AIM OF THE TASK: Pick out and copy every line of the items below that contains the word "values". Matching is case-sensitive.

TASK MATERIAL:
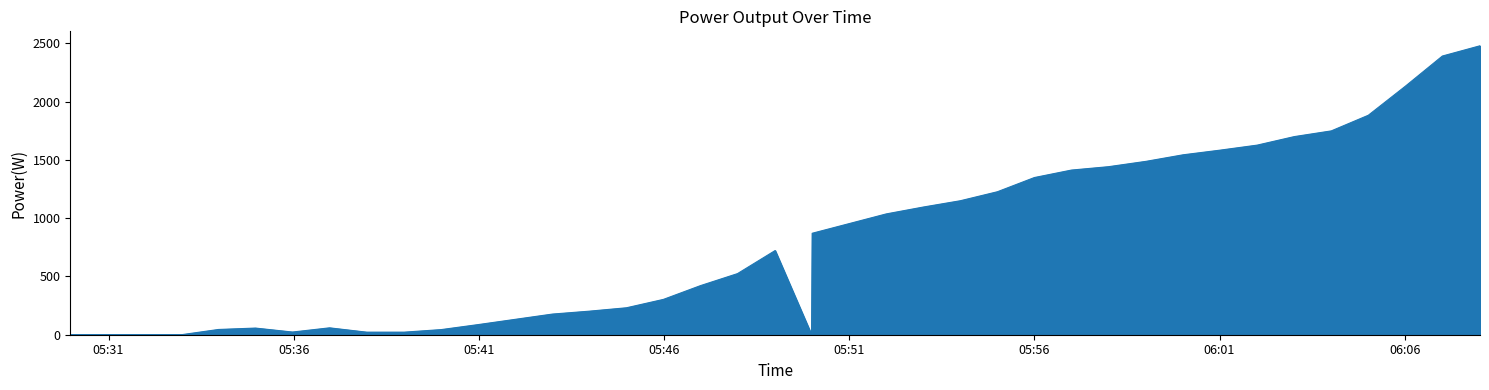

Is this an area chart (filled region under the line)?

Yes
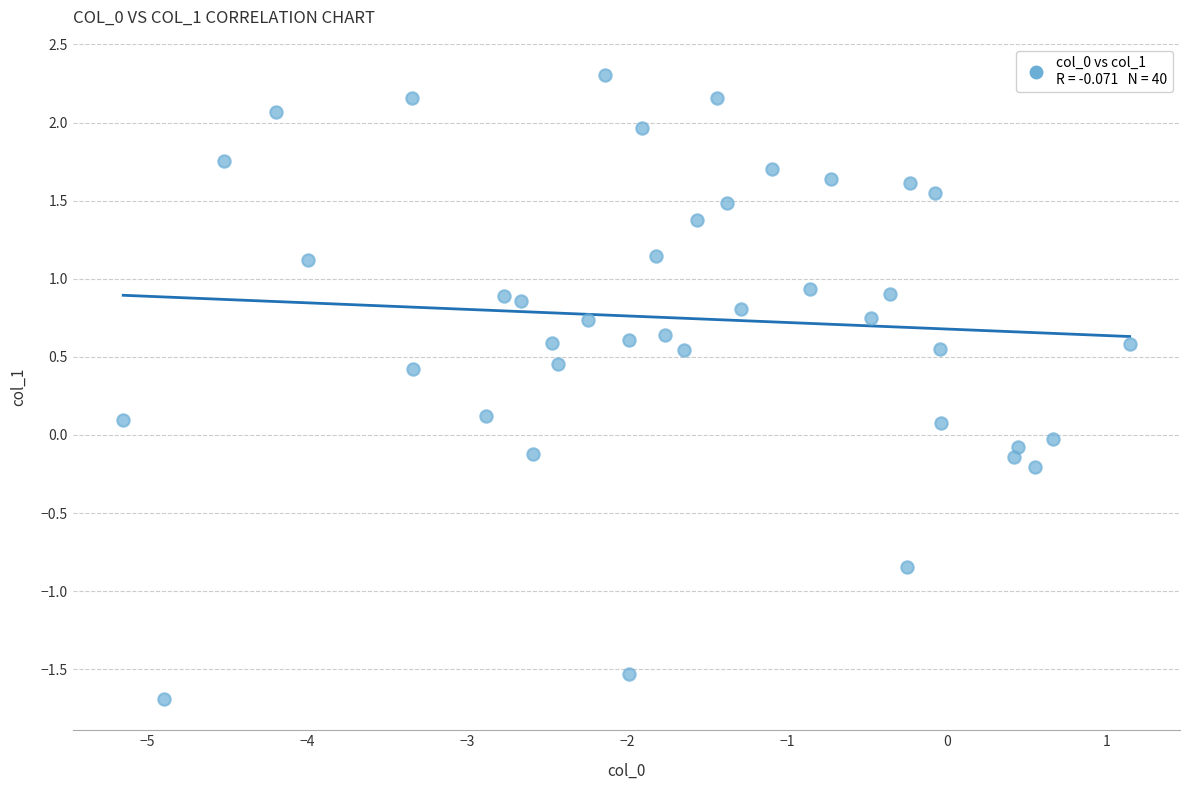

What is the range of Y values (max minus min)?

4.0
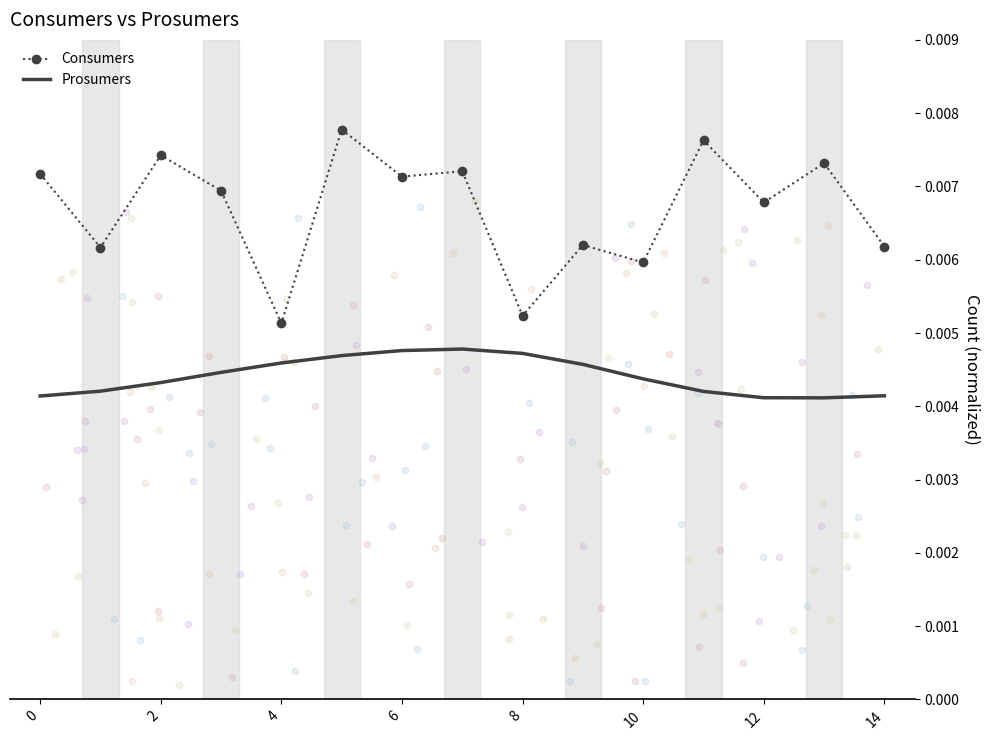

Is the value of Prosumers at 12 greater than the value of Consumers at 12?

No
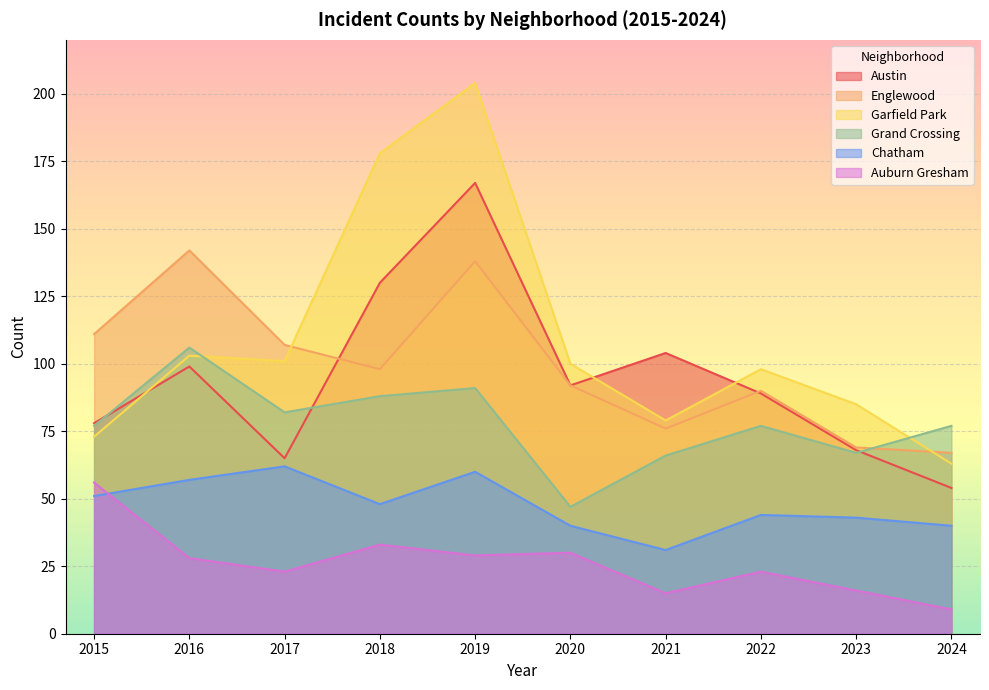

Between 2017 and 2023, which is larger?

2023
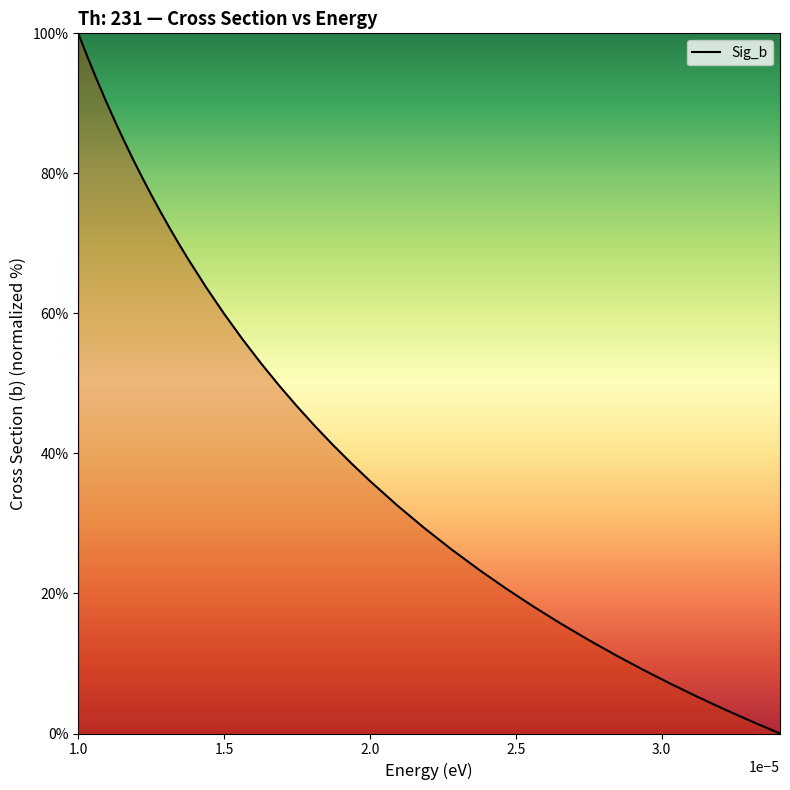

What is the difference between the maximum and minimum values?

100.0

SOLUTION TO THE PROBLEM:
What is the range of Y values (max minus min)?
What is the difference between the maximum and minimum values?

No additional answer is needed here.